Exercise directions. Each line below that includes the word "shoulder" is to be reported.

Data supplied.
┄┄┄┄┄┄┄┄┄┄┄┄┄┄┄┄┄┄┄┄
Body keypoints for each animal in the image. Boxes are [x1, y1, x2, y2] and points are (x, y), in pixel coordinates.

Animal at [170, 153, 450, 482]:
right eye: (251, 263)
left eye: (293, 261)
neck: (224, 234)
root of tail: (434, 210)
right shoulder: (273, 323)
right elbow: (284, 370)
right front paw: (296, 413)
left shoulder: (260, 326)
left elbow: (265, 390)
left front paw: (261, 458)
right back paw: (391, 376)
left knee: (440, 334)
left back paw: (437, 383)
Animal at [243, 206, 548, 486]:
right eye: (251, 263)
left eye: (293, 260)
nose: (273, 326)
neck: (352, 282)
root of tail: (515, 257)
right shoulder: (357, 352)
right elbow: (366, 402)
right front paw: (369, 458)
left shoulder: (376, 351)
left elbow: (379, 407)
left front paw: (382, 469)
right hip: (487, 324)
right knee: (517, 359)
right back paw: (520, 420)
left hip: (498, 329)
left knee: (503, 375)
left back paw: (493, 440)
┄┄┄┄┄┄┄┄┄┄┄┄┄┄┄┄┄┄┄┄
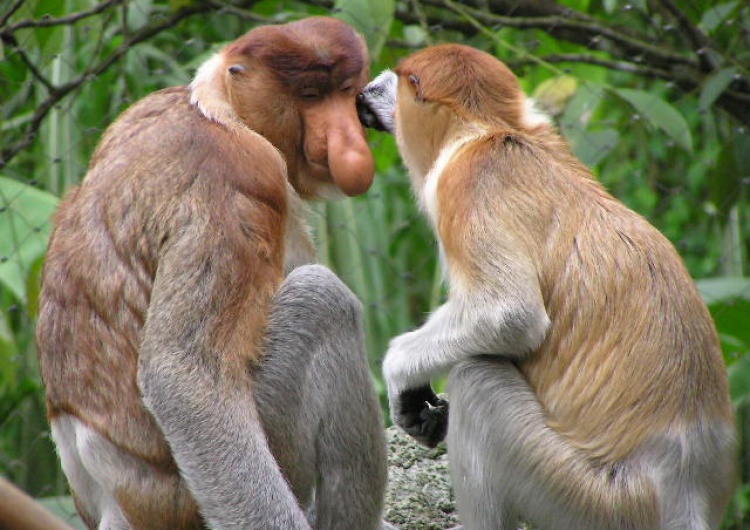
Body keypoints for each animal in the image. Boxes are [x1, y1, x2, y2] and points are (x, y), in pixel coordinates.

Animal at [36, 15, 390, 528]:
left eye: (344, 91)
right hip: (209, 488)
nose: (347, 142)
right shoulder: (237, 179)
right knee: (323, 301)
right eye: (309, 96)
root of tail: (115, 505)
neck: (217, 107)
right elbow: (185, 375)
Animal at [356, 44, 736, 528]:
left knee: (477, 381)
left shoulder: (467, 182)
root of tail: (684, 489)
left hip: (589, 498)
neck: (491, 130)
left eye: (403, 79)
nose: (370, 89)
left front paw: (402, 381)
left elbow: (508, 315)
┄┄┄┄┄┄┄┄┄┄┄┄┄┄┄┄┄┄┄┄
Solution for this task.
right shoulder: (273, 323)
left shoulder: (260, 326)
right shoulder: (357, 352)
left shoulder: (376, 351)
right shoulder: (237, 179)
left shoulder: (467, 182)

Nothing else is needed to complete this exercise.